第6話 どこまでも独善的に

籠宮朔

宛先:音成さん

件名なし


はじめまして。籠宮朔と言います。

姉のことでたくさん迷惑をかけてしまったようで、とても申し訳ないです。

手紙を読んでからずっと考えていました。

姉は俺のことを嫌っています。だから俺が何か行動しても、それは姉を余計に苦しめるだけだと思っていました。けれど音成さんが頑張っているのに、姉がああなった原因である俺が何もしないでいていい訳がないとやっと決心出来ました。音成さんのおかげです。ありがとうございます。

これまでのことはここに書くより、直接会って話した方が誤解なく伝わるかと思います。

しかし俺はどうしても梛蕩町には行けません。大変申し訳ないのですが、△△駅まで来ていただけないでしょうか。交通費は俺が出します。土日ならいつでも大丈夫です。よろしくお願いします。


音成

宛先:籠宮朔様

Re:


音成です。

連絡ありがとうございます。

明日の土曜日、午前10時△△駅着の電車に乗ります。



 早朝と言えど土曜日の電車はがらんどうで、ロングシートを独占出来た。大きな窓の外には美しい海が広がっているが、音成はそれに目もくれずスマートフォンの画面を注視している。

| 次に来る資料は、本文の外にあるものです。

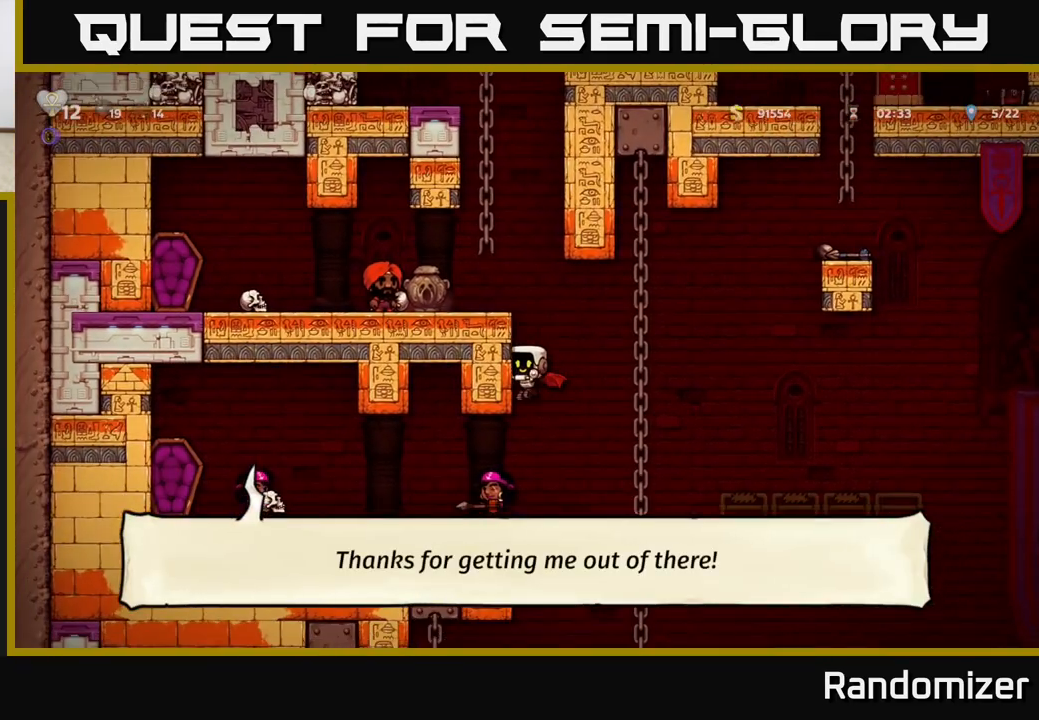
{"buttons": [], "left_stick": "center", "events": [[133, "A", "down"], [150, "left_stick", "center"], [333, "A", "up"]]}
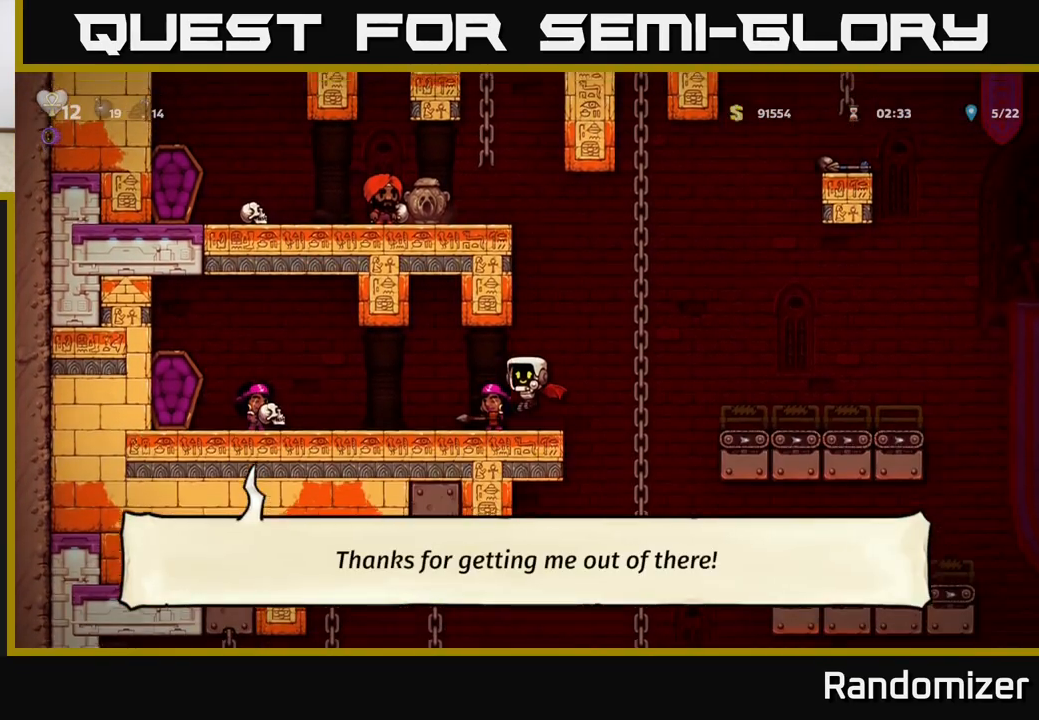
{"buttons": ["A"], "left_stick": "center", "events": [[150, "A", "down"], [383, "A", "up"], [450, "A", "down"]]}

もっと言えば、籠宮朔から送られてきたメールの文章を。

 不可解な点ばかりだ。姉の自殺未遂に言及がないことも、どこまでも内罰的な文面も、行きすぎた謙虚さも、梛蕩町に来れない理由も。特に最後、音成の交通費を出すと書けるくらいなのだから、金銭的な理由ではない。詩乃に偶然会うのを避けているのだろうか。寝起きの完全には働いていない頭で、音成は滔々と考えを巡らせていた。

 単調な音と揺れは眠気を誘う。いつの間にか船を漕ぎ出した音成をよそに、電車は海から陸へと進んでいく。握ったスマートフォンが左手から滑り落ちて足の甲を直撃し、幸か不幸か意識は覚醒した。

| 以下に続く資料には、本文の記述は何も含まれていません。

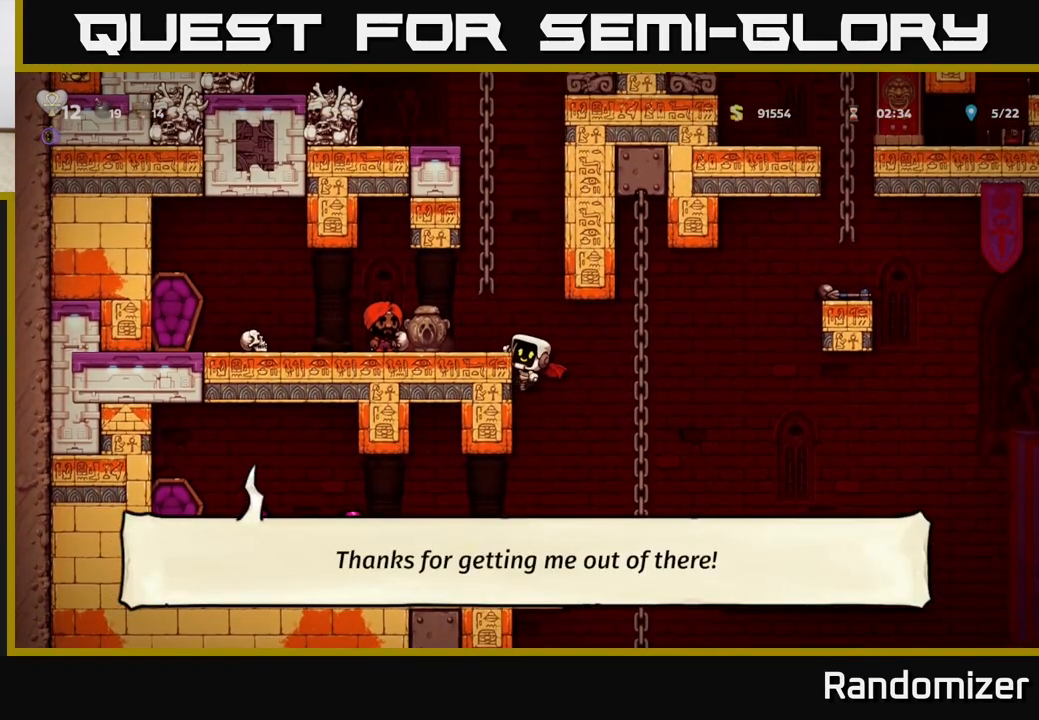
{"buttons": [], "left_stick": "down", "events": [[117, "A", "up"], [267, "left_stick", "center"], [417, "left_stick", "down"]]}
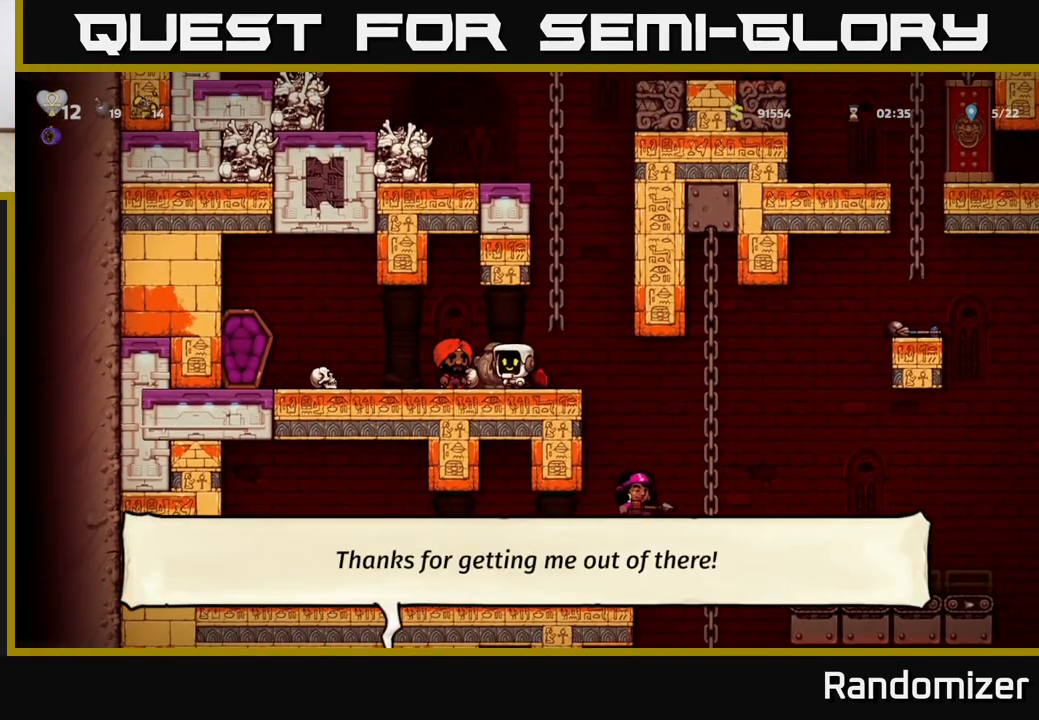
{"buttons": [], "left_stick": "center", "events": [[33, "X", "down"], [133, "X", "up"], [217, "left_stick", "right"], [500, "left_stick", "center"]]}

 電車がトンネルに潜る。景色は黒一色になり、窓に自身の顔が映った。重い瞼をかろうじて開けている自分がなんだかとても間抜けに見えて、どうしてこんなことをしているのかと思ってしまう。そんな雑念を振り払う気力も今はなかった。

 スマートフォンを拾って、もう一度メールを表示させた。籠宮朔からの感謝の一文が目に入り、罪悪感で胸が抉られる。きっかけが興味本位でしかないと知ったら、彼はどんな思いで自分を見るのだろう。

 金属の軋む耳障りな音をたてながら電車が終着駅に停止する。△△駅まではここからさらに乗り換えを重ねて一時間強。帰るならこのまま座っていれば折り返す。音成は小さく息を吐いて、駅のホームに躍り出た。

 冷房の効いた車内から外に出たせいで汗が吹き出す。いかなる生物でも生命活動を弱めそうな夏の日に、蝉だけが賑々しく力一杯に生きていた。

 煩く暑い空間を彷徨い、音成はようやく△△駅行きの電車に乗り込めた。再び冷房の風に晒され、一気に汗が引いていく。体温を根こそぎ奪われる前に急いで上着を羽織る。それからボックスシートに腰掛けて視線を窓の外にやると、澄んだ青色の海が見えた。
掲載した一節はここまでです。